Oração vespertina

Ao cair a noitinha, a reza do terço era o que logo

vinha. Papai puxava as orações - depois de puxar pra

frente de si a cadeira de pernas em xis - compungido e

decidido. Era bonito até vê-lo ajoelhado, humilde e

esperançado, fazendo invocações introdutórias,

contemplando os mistérios (que podiam ser gozosos,

dolorosos ou gloriosos) e nos incitando, a seguir, e

pela ordem de idade, a tomar o fio da oração, com o

padre nosso, as dez ave-marias e o glória ao pai. Um

mistério sem mistérios, né? naquele ministério

doméstico da fé.

Os menorezinhos estavam poupados de acompanharem a reza

e podiam zanzar pela sala desde que observassem o

silêncio. Uma vez aprendido a rezar, aí já não havia

como recuar. Aí já se era aceito no rol dos oradores.

Esse noviciado dava-se por volta dos seis anos. E a

primeira reza, antes da primeira comunhão, se lhe

rivalizava no conteúdo e na forma da emoção.

Papai era craque na condução das rezas. Chegava até a

usar uma jaculatória em latim, em latim também por nós

respondida, da qual como memento só me resta um

fragmento, que nem sei se tá correto, mas só em

reproduzi-lo já me contento:

"...gloria festimo".

Tendo passado subsequentemente - e com que frequência

- por classes de latim, me surpreende que ainda não me

tenha aguçado o suficiente a curiosidade para

reconstituir essa quadra de recordação.

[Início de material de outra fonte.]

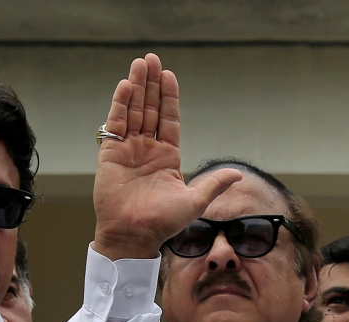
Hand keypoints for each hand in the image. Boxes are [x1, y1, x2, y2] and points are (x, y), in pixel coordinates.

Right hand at [92, 53, 241, 260]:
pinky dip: (120, 104)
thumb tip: (237, 173)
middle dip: (152, 84)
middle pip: (150, 109)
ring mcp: (129, 149)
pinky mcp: (110, 154)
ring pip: (133, 111)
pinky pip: (116, 124)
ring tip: (140, 63)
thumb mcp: (195, 201)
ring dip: (136, 87)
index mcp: (168, 157)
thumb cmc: (164, 223)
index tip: (170, 76)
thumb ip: (214, 183)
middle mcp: (148, 149)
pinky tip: (125, 85)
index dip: (169, 98)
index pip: (169, 120)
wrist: (134, 235)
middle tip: (152, 59)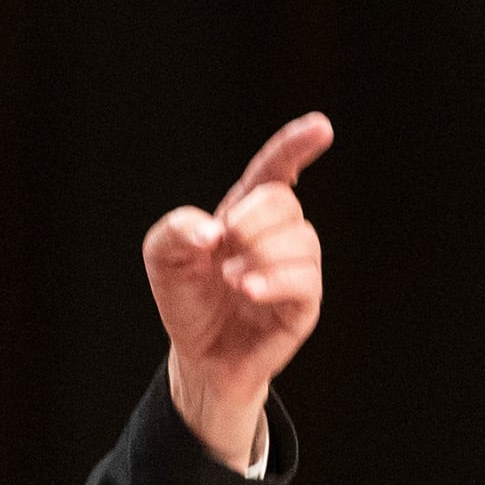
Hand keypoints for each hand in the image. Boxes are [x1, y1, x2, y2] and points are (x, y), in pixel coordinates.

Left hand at [143, 113, 333, 466]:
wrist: (199, 357)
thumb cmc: (187, 300)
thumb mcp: (163, 257)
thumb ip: (176, 228)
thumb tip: (213, 232)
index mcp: (246, 212)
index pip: (277, 170)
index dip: (297, 146)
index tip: (322, 128)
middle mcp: (276, 235)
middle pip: (284, 202)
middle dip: (254, 217)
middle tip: (226, 240)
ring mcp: (295, 268)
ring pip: (302, 239)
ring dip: (262, 253)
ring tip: (231, 280)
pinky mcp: (303, 305)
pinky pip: (305, 280)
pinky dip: (275, 280)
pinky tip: (248, 290)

Um dia, quem

sabe...Mas enquanto isso, oração que se preza, se reza.

Era raro haver uma perturbação, ou incidente que fosse

ao longo daqueles 20 minutos, iniciados ajoelhados,

seguidos sentados, e de volta, ajoelhados. Afinal,

telefone e tevê eram graças inalcançadas e o rádio, embora potente outrora, obedientemente, se desligava quase automaticamente.

Também, ouvido o toque de "O Guarani", quem iria ouvir

a Voz do Brasil com aquela chatice de aviso aos navegantes, bóia de

luz fraca...Luz, agora, era a luz da divina hora.

Como os horários de trabalho de papai e de mamãe se

alternavam, ela era menos conspícua nesses momentos.

Mas só em pessoa, nos nossos espíritos, ora, era a

Nossa Mamãe e Nossa Senhora. Talvez mais bonita. Mas será

que ela me acreditaria, logo ela também Maria?

Uma só vez, de que me lembre, houve um pequeno

desarranjo. E antes fosse intestinal, ao invés de

angelical. Foi quando, não sei por que cargas d'água,

e havia até umas duas ou três tias conosco, surgiu e

pegou logo a idéia de umas gracinhas: dar ênfase no

finalzinho da Santa-Maria, com um nada solene mas

insolente "...samorteamém", em coro, de Bebel, eu e Beu. Em coro acabou. E doeu. Mas só depois de terminada a reza e umas chineladas em muita popa que se preza.